Required Changes for Alignment

  1. Rename all "IOL VM" references to "CML Worker"
  2. Add AMI name tracking (already in domain, needs settings)
  3. Add CML-specific settings (HTTPS monitoring, licenses, idle thresholds)
  4. Add start/stop operations to AWS client
  5. Create proper DTOs or use domain entities
  6. Fix import errors immediately

Alignment with Project Objectives

From docs/project-objectives.md

✅ Implemented

  • EC2 instance creation
  • Instance termination
  • Instance details retrieval
  • Resource utilization monitoring

⚠️ Partially Implemented

  • List instances (works, but no filtering by CML-specific criteria)

❌ Not Implemented

  • Start stopped instances (critical!)
  • Stop running instances (critical!)
  • HTTPS service availability monitoring
  • CML API integration
  • License management
  • Idle detection automation
  • Cross-account AWS support (credentials hardcoded)

Priority Action Items

🚨 Immediate (Blocking)

  1. Fix import syntax error (line 9)
  2. Create or remove IolVmInstanceDto reference
  3. Add start_instance() method to AWS client
  4. Add stop_instance() method to AWS client

🔥 High Priority

  1. Rename all "IOL VM" → "CML Worker" terminology
  2. Add CML-specific settings (idle thresholds, HTTPS monitoring)
  3. Add AMI name to settings per region
  4. Fix code style issues (run ruff check --fix)

📋 Medium Priority

  1. Create specific exception types
  2. Extract boto3 client creation methods
  3. Add instance status check method
  4. Add tag management methods
  5. Improve telemetry to include active labs count

🎯 Nice to Have

  1. Add EBS snapshot management
  2. Add cost tracking per instance
  3. Add network performance metrics
  4. Add CloudWatch custom metrics for CML-specific data

Conclusion

Overall Assessment: 🟡 NEEDS SIGNIFICANT WORK

The code has a solid foundation but requires immediate fixes and substantial refactoring to align with the CML Worker domain model and project objectives.
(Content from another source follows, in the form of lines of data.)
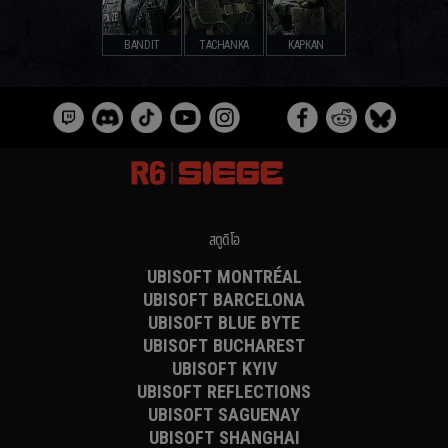
BANDIT
TACHANKA
KAPKAN
สตูดิโอ
UBISOFT MONTRÉAL
UBISOFT BARCELONA
UBISOFT BLUE BYTE
UBISOFT BUCHAREST
UBISOFT KYIV
UBISOFT REFLECTIONS
UBISOFT SAGUENAY
UBISOFT SHANGHAI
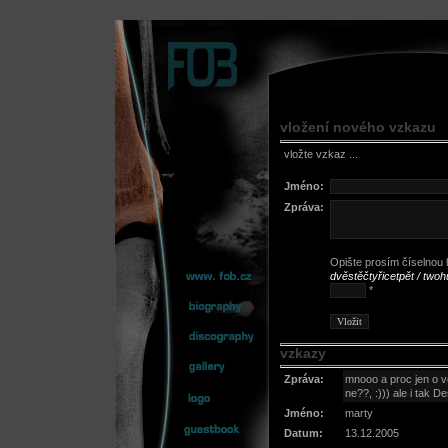
vložení nového vzkazu
vložte vzkaz ...
Jméno:
Zpráva:
Opište prosím číselnou h
dvěstěčtyřicetpět / two
*
vzkazy
Zpráva:
mnooo a proc jen o v
ne??, :))) ale i tak D
Jméno:
marty
Datum:
13.12.2005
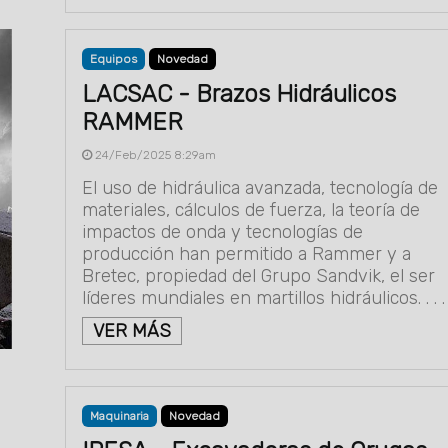
Equipos
Novedad
LACSAC - Brazos Hidráulicos
RAMMER
24/Feb/2025 8:29am
El uso de hidráulica avanzada, tecnología de
materiales, cálculos de fuerza, la teoría de
impactos de onda y tecnologías de
producción han permitido a Rammer y a
Bretec, propiedad del Grupo Sandvik, el ser
líderes mundiales en martillos hidráulicos. . . .
VER MÁS
Maquinaria
Novedad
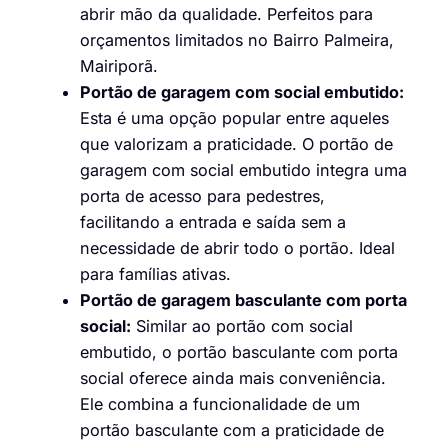
abrir mão da qualidade. Perfeitos para
orçamentos limitados no Bairro Palmeira,
Mairiporã.
Portão de garagem com social embutido:
Esta é uma opção popular entre aqueles
que valorizam a praticidade. O portão de
garagem com social embutido integra uma
porta de acesso para pedestres,
facilitando a entrada e saída sem a
necessidade de abrir todo o portão. Ideal
para famílias ativas.
Portão de garagem basculante com porta
social:
Similar ao portão com social
embutido, o portão basculante com porta
social oferece ainda mais conveniência.
Ele combina a funcionalidade de um
portão basculante com a praticidade de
The critical import errors must be fixed before any other work can proceed.

Estimated Effort:

  • Critical fixes: 2-4 hours
  • High priority items: 1-2 days
  • Medium priority: 2-3 days
  • Full alignment: 1 week

Recommendation: Fix critical issues first, then systematically work through high-priority alignment tasks before building the application layer.